Dr. Ursula Föllner, Aktive in der Hochschulgruppe der Otto-von-Guericke-Universität Magdeburg und ehemalige Personalrätin, berichtet ausführlich über die Diskussionsveranstaltung „Wissenschaft in Aufruhr – Wie steht es um die Reform des Wissenschaftszeitvertragsgesetzes?“, die Ende Juni stattfand.

Foto: Sofia Kohler

„Wissenschaftszeitvertragsgesetz“ (WissZeitVG) – was für ein Wortungetüm! Aber die Wissenschaft ächzt weniger unter der Benennung des Gesetzes, das wesentliche Rechte und Sicherheiten des Arbeitsrechtes in staatlichen wissenschaftlichen Institutionen aushebelt. Man ist ja schließlich mittlerweile an verschleiernde Benennungen für unangenehme Sachverhalte gewöhnt, insbesondere wenn diese im Zusammenhang mit der Situation von Bildung und Wissenschaft in der Bundesrepublik Deutschland und deren Bundesländer stehen. Vielmehr ist es der Inhalt dieses Gesetzes, seine Regelungen, wie Arbeitsverträge zeitlich befristet geschlossen werden dürfen, der den Beschäftigten oder eben Nicht-Beschäftigten, aber auch den Verwaltungen, das Leben schwer macht.

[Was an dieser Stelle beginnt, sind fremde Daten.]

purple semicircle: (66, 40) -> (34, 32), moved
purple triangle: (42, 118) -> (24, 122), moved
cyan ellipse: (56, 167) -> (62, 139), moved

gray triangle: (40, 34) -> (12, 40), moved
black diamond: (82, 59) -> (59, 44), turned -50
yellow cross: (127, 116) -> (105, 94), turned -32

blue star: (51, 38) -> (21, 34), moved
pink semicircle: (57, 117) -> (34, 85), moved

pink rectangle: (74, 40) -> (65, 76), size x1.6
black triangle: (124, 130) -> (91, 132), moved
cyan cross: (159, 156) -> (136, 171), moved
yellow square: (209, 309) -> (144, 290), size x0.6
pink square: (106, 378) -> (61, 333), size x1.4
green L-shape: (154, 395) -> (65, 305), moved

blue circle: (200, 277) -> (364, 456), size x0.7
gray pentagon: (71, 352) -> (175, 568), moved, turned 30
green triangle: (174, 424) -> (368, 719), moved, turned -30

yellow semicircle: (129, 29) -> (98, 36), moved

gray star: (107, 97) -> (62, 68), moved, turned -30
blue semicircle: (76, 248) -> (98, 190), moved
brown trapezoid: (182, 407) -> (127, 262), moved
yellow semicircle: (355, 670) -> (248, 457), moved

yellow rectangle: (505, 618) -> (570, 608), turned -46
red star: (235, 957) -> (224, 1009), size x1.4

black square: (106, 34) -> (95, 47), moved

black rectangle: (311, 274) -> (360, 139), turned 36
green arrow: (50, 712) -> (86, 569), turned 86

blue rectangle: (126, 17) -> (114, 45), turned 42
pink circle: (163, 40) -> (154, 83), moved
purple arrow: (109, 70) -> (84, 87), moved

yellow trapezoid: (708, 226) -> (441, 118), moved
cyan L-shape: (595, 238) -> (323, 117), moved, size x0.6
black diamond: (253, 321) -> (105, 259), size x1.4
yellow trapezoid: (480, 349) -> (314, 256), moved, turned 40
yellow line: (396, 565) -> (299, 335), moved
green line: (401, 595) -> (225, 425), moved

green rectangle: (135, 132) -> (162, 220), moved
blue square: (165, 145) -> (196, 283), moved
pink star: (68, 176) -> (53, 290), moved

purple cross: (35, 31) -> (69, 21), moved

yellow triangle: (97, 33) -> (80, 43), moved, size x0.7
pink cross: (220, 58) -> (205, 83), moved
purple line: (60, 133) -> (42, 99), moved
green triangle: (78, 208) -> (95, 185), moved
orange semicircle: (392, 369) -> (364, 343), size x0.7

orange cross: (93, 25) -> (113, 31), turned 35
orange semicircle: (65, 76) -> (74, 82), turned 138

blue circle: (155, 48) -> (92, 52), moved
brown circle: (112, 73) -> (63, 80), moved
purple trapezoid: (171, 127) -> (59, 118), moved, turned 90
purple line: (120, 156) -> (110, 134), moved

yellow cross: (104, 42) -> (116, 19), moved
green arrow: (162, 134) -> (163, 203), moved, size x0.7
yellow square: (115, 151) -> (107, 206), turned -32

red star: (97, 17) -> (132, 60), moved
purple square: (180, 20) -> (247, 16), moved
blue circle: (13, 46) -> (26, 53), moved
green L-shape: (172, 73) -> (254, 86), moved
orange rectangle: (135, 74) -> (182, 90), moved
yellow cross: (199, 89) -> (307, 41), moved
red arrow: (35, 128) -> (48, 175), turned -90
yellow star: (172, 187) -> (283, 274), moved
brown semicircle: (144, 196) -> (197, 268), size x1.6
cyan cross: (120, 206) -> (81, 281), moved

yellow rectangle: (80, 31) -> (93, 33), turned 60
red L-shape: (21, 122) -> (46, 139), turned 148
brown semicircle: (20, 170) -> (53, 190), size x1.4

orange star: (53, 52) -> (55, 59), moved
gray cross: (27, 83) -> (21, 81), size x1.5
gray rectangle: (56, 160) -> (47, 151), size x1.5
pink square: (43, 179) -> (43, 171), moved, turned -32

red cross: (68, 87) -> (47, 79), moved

Und so ruhten die Hoffnungen der letzten optimistisch gestimmten Personen, die es im großen Bereich von Bildung und Wissenschaft in diesem Lande noch gibt, auf der angekündigten Novelle des WissZeitVG. Als real denkender Mensch ahnte man, dass nichts so schlecht ist, als dass man es nicht noch schlimmer machen könnte. Und so kam es dann auch. Nachdem das Ministerium von Bettina Stark-Watzinger – um einmal den Namen der weitgehend unsichtbaren zuständigen Bundesministerin in Erinnerung zu rufen – den Entwurf des überarbeiteten WissZeitVG an einem Freitagnachmittag vorstellte, musste dieser über das Wochenende schon wieder einkassiert werden. Zu groß war die Entrüstung all der Menschen, die mit dieser Überarbeitung hätten leben müssen, sei es in der Forschung, der Lehre oder der Verwaltung. Ein inhaltlich und handwerklich schlechtes WissZeitVG bringt dem Wissenschaftsstandort Deutschland bereits heute erhebliche Nachteile im internationalen Wettstreit um die besten, aber auch um die guten Köpfe (→ EuW 6/2023, S. 12/13, Beiträge von Prof. Dr. Stephan Freund „Befristung reduziert Qualität“ und Dr. Tina Rosner-Merker „Wenn der Malus des Systems spürbar wird“). Die unsozialen Wirkungen der Aushebelung von etlichen arbeitsrechtlichen Schutzvorschriften seien an dieser Stelle dabei nur ergänzend erwähnt.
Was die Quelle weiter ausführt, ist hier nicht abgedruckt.